_Your task_
What is the number of lines in the entries that contain the word "efectos"? Reply with that number only.

**** Data for this task

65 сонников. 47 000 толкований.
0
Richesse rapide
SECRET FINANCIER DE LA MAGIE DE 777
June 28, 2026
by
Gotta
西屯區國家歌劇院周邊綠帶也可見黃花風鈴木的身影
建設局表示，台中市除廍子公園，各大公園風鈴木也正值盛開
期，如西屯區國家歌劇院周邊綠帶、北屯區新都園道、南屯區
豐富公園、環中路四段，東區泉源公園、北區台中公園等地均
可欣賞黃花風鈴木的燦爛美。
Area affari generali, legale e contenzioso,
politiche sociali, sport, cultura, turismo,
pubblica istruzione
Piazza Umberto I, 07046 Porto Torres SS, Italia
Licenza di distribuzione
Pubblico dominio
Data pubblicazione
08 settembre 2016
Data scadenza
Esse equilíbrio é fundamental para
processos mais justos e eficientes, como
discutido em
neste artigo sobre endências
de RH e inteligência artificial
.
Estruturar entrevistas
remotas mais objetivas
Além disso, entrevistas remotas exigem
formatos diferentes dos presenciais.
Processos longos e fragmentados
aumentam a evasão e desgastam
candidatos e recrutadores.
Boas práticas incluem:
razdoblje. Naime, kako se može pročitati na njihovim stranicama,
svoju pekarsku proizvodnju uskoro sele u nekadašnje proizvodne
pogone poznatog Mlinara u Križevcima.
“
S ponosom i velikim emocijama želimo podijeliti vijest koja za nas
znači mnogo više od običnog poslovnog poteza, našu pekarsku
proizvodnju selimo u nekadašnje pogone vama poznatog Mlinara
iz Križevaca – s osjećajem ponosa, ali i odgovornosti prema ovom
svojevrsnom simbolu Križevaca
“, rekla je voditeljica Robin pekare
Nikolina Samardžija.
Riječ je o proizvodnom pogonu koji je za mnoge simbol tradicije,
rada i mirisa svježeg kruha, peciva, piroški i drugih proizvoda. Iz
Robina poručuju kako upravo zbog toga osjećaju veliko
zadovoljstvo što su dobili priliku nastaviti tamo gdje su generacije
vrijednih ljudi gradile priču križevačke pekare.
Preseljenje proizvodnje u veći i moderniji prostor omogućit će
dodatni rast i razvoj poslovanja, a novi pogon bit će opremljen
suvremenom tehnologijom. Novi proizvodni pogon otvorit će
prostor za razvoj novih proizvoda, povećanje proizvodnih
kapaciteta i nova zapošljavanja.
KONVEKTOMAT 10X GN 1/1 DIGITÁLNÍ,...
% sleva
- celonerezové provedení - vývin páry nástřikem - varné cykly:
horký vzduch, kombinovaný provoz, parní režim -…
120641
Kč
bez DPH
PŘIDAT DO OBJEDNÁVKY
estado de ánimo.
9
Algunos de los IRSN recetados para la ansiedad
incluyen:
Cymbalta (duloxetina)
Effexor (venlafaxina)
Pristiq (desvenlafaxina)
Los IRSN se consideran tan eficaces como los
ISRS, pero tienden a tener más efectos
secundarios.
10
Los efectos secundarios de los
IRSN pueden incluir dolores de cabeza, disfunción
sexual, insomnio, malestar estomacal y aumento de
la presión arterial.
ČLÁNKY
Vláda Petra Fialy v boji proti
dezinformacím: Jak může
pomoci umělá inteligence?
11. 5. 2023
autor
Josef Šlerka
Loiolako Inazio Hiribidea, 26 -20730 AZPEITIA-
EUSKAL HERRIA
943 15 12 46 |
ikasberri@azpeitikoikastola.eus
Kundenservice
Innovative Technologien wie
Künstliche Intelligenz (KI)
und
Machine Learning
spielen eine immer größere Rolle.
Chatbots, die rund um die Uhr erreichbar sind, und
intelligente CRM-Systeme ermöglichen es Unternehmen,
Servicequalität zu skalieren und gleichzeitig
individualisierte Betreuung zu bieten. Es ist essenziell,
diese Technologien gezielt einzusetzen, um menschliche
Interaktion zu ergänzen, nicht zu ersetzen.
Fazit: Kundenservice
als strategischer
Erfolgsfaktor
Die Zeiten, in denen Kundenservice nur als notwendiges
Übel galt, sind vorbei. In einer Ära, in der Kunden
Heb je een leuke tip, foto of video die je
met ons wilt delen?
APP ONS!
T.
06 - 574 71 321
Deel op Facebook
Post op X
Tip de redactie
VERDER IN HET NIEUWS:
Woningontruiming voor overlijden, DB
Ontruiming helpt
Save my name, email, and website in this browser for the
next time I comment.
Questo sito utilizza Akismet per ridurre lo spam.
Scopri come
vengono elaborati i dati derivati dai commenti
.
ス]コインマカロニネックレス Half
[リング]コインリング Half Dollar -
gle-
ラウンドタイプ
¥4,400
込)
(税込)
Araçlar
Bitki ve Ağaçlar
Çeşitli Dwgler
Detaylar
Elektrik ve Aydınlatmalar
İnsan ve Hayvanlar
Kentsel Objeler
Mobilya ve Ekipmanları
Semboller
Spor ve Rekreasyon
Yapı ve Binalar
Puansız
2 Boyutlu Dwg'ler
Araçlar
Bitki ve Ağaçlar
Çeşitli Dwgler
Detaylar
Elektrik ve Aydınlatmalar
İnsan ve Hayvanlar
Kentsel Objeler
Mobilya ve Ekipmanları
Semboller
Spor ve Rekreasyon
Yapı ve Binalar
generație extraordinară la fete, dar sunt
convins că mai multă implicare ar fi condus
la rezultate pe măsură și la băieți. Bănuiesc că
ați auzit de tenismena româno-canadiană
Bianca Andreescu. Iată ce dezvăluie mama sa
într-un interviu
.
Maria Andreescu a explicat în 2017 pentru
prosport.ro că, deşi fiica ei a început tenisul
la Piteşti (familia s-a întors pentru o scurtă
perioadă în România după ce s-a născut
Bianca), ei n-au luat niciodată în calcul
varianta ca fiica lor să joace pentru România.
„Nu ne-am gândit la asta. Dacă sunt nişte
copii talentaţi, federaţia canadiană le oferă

********

_Expected answer_
2